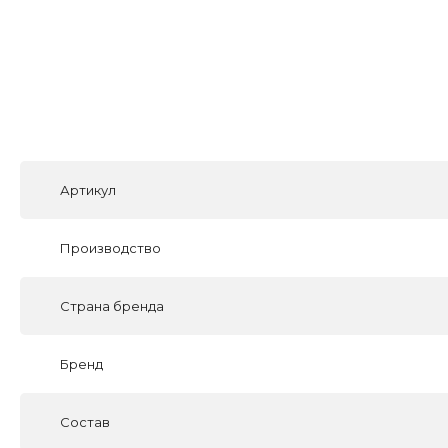
Артикул
Производство
Страна бренда
Бренд
Состав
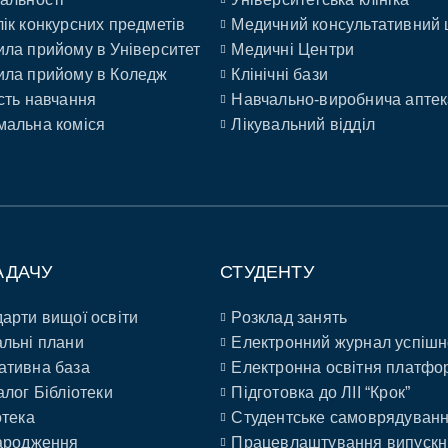
ік конкурсних предметів
Медичний консультативний 
ла прийому в Університет
Медичні Центри
ла прийому в Коледж
Клінічні бази
сть навчання
Навчально-виробнича аптек
альна коміся
Лікувальний відділ
АДАЧУ
СТУДЕНТУ
арти вищої освіти
Розклад занять
льні плани
Електронний журнал успішн
ативна база
Електронна освітня платфо
алог Бібліотеки
Підготовка до ЛІІ “Крок”
отека
Студентське самоврядуван
ародження
Працевлаштування випускн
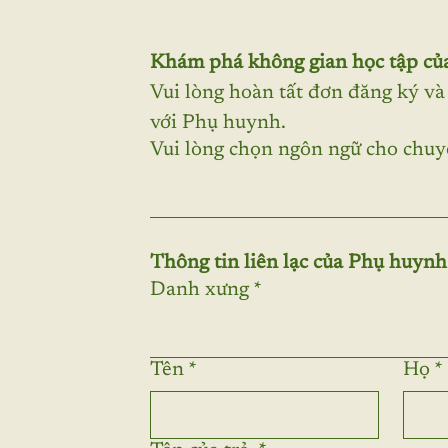
Khám phá không gian học tập của
Vui lòng hoàn tất đơn đăng ký và c
với Phụ huynh. 
Vui lòng chọn ngôn ngữ cho chu
Thông tin liên lạc của Phụ huynh
Danh xưng
*
Tên
*
Họ
*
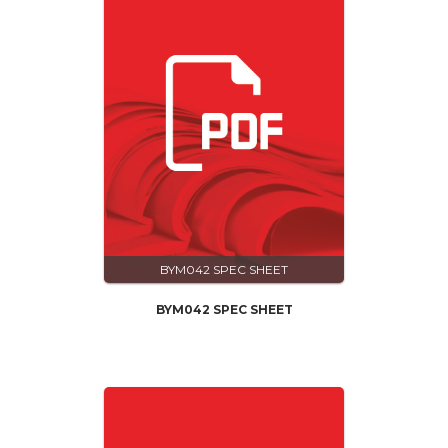
BYM042 SPEC SHEET
BYM042 SPEC SHEET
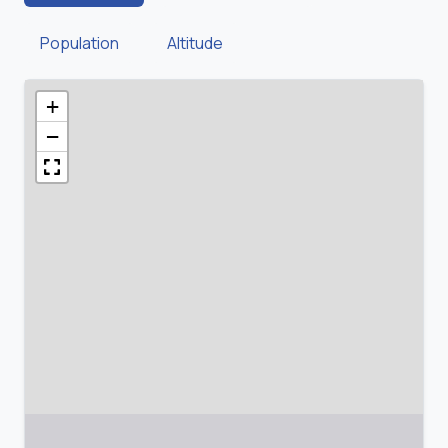
Population
Altitude
+
−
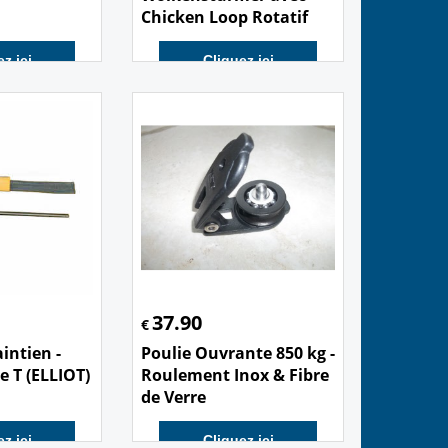
Chicken Loop Rotatif
z ici
Cliquez ici
37.90
€
intien -
Poulie Ouvrante 850 kg -
 T (ELLIOT)
Roulement Inox & Fibre
de Verre
z ici
Cliquez ici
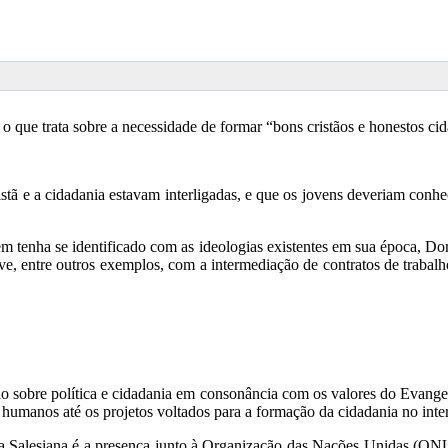
que trata sobre a necessidade de formar “bons cristãos e honestos cid
tã e a cidadania estavam interligadas, e que os jovens deveriam conhe
m tenha se identificado com as ideologias existentes em sua época, Do
usive, entre outros exemplos, com a intermediação de contratos de traba
xão sobre política e cidadania em consonância com os valores do Evange
humanos até os projetos voltados para a formação da cidadania no interi
 Salesiana é a presença junto à Organização das Nações Unidas (ONU)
+ + + +
WHAT TO PRODUCE. Your answer should consist of each line above in which "cidadania" appears.

RESULT OF THIS TASK.
tã e a cidadania estavam interligadas, e que os jovens deveriam conhe
xão sobre política e cidadania em consonância com os valores do Evange
humanos até os projetos voltados para a formação da cidadania no interi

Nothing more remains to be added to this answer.